The retired policeman, who sits in the House of Lords, is also a former deputy chief constable of Thames Valley Police and now chairs the crime and justice group Thames Valley Partnership.

Stating he was ‘honoured’ to take on the role, he said: “It is difficult to imagine a more significant charitable cause than the support of children with life-limiting illness and their families.

“I look forward to working with the board of trustees in continuing to deliver the mission of this ground-breaking institution.”

He will replace Elizabeth Drew as the Magdalen Road hospice’s chair of trustees, on a date yet to be confirmed.

She has fulfilled the role since 2011 and announced last year she would step down.

Lord Blair, who is a trustee of several other charities, said he hoped to get to know the hospice’s community ‘in all its fullness’.

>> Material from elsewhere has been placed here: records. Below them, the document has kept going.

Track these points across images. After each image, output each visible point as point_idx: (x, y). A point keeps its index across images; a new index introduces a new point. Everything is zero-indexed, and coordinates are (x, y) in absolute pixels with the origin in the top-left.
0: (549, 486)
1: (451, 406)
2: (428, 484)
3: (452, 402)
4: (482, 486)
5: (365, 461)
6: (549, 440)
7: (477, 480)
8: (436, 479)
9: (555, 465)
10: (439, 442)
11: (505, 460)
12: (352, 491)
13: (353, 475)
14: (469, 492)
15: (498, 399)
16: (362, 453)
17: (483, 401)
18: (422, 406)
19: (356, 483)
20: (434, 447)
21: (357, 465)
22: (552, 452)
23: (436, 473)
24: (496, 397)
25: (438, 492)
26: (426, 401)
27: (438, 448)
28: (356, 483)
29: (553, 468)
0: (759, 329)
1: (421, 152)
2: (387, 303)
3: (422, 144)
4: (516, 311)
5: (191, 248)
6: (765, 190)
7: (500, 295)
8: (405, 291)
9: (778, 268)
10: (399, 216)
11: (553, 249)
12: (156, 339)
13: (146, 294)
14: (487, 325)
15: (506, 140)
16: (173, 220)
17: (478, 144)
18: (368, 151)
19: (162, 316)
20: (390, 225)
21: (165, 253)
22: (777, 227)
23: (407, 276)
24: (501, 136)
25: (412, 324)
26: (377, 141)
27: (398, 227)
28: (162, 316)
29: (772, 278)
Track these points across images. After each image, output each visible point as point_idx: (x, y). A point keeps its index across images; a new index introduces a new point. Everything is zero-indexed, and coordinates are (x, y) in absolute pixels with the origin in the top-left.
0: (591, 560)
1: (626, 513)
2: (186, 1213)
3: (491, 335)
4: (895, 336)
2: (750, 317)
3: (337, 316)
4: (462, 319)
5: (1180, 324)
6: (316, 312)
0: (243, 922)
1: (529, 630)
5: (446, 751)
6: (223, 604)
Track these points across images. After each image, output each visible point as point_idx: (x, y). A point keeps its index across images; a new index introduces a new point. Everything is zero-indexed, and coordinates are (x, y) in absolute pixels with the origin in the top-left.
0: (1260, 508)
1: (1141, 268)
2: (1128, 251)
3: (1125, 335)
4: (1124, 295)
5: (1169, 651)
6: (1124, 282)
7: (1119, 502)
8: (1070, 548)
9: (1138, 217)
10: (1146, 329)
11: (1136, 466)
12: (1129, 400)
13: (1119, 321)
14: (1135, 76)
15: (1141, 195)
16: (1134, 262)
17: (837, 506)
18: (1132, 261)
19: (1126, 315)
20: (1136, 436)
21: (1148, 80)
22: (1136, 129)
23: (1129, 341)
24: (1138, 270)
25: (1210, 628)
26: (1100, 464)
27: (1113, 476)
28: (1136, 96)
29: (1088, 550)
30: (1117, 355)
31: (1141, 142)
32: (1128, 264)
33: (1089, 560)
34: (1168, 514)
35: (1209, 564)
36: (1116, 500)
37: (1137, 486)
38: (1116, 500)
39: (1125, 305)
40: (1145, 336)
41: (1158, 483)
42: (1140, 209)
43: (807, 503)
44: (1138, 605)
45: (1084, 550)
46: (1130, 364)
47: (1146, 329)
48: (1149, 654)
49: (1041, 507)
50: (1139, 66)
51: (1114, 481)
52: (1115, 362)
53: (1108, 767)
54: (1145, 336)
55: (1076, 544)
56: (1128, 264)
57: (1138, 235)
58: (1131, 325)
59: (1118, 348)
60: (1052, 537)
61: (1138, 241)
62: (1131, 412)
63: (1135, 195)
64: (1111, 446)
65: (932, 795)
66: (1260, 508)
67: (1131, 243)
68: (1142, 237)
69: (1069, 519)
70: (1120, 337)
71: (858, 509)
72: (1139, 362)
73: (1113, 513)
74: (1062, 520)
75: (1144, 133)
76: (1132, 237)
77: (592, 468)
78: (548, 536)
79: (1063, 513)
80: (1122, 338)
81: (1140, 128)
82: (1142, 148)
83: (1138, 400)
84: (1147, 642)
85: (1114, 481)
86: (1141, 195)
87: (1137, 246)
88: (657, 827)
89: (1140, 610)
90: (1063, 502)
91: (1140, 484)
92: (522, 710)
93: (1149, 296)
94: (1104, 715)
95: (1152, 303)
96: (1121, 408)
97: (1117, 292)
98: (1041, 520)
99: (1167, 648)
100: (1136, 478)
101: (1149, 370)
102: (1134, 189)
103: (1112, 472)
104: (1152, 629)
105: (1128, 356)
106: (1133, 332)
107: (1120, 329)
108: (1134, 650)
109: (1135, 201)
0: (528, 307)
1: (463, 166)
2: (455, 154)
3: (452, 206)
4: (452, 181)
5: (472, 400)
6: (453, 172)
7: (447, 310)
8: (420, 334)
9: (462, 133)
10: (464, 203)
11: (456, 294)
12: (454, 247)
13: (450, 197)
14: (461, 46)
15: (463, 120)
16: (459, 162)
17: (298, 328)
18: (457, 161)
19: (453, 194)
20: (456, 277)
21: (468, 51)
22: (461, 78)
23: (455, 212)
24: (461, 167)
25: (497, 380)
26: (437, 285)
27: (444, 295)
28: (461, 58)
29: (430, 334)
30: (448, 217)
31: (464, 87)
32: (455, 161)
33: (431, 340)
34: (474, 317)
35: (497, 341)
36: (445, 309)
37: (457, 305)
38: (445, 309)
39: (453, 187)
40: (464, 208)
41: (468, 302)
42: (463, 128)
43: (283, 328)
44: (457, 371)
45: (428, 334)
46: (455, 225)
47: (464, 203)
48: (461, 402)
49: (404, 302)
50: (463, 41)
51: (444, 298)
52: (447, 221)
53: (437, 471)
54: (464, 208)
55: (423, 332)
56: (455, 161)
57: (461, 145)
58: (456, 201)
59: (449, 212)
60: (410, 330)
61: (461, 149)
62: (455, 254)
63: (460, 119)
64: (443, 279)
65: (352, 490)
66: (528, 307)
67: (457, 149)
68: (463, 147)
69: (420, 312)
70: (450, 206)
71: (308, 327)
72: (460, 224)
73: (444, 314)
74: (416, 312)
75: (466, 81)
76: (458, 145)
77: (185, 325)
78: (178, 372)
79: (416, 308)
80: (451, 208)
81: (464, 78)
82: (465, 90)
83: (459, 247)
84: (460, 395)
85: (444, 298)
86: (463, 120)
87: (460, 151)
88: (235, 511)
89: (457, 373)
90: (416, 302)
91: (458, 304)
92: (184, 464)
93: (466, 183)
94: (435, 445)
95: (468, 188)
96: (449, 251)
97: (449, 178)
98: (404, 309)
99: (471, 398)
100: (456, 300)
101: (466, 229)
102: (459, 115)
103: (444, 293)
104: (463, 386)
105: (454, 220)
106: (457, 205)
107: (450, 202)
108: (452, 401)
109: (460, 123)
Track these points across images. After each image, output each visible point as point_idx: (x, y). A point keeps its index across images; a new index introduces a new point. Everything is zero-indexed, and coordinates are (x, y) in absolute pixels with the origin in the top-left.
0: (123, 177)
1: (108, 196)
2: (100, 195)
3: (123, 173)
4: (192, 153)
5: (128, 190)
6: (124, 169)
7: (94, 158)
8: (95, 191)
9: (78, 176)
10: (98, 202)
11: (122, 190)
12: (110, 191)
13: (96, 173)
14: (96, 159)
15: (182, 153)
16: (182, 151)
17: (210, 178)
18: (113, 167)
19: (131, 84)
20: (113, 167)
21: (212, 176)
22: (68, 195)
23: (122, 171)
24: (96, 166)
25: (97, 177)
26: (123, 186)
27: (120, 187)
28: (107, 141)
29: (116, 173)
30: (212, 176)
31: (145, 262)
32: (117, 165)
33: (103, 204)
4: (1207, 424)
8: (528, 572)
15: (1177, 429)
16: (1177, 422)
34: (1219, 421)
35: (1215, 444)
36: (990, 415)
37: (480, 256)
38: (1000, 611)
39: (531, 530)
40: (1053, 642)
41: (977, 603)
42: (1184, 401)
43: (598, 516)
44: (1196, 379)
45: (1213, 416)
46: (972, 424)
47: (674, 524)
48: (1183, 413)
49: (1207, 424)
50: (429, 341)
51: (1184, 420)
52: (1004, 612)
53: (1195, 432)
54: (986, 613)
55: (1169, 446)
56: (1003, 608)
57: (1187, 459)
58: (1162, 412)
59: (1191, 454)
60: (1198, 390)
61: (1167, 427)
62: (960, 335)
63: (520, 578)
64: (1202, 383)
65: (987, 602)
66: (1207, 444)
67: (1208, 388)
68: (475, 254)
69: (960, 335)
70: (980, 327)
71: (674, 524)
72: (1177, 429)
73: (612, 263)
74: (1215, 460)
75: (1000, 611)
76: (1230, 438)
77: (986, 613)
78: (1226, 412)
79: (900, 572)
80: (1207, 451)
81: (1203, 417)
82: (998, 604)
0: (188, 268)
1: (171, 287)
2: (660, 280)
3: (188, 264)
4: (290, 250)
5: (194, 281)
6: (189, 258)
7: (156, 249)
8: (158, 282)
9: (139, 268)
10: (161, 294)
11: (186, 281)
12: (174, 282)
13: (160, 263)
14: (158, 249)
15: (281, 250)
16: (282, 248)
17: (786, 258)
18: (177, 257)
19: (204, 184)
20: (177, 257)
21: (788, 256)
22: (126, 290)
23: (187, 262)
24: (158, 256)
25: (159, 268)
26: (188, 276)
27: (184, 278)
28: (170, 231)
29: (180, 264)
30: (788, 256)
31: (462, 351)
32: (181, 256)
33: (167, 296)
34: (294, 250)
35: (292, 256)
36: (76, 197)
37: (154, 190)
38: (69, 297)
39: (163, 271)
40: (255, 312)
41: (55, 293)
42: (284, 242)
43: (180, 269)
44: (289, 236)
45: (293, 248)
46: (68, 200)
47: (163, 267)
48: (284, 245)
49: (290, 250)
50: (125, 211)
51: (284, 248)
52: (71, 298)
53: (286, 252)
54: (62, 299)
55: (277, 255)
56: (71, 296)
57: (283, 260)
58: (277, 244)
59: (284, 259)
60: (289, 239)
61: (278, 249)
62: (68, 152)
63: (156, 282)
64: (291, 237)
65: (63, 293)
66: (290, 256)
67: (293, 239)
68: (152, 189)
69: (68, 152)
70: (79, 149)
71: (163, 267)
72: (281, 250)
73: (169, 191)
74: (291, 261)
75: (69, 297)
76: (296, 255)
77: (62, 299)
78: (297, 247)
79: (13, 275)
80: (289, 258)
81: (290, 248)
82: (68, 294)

He will join another new face, who also has a background in the justice system.

Catherine Worswick, who works on the Youth Justice Board, will become a trustee after a long association with the hospice.

She said: “I am passionate about Helen & Douglas House, having experienced first-hand the care and support which hospices provide.

“Much has changed since Helen House opened [in 1982], but the values of love and friendship on which both hospices were founded remain as important as ever.”

The pair will officially become trustees on January 23. 

The hospice recently experienced financial struggles, as reported in the Oxford Mail last year, as the charity sector becomes ever-competitive for donations.

Lord Blair admitted there were ‘challenges ahead, particularly in terms of funding’, but said he looked forward to working with trustees to ensure their services continue.

Helen & Douglas House’s CEO Clare Periton said she was ‘delighted’ to welcome the trustees, and paid tribute to Ms Drew for her ‘hard work and dedicated service’.

The outgoing chairman of trustees said it had been a ‘huge privilege’.

Ms Drew said: “I have great admiration for the charity, its ethos and those involved.

“I have the greatest respect for people who work [at the hospice] and have made the delivery of specialist palliative care possible.

“Generosity of individuals and organisations who support [us] must never be underestimated; without them, work would not continue.”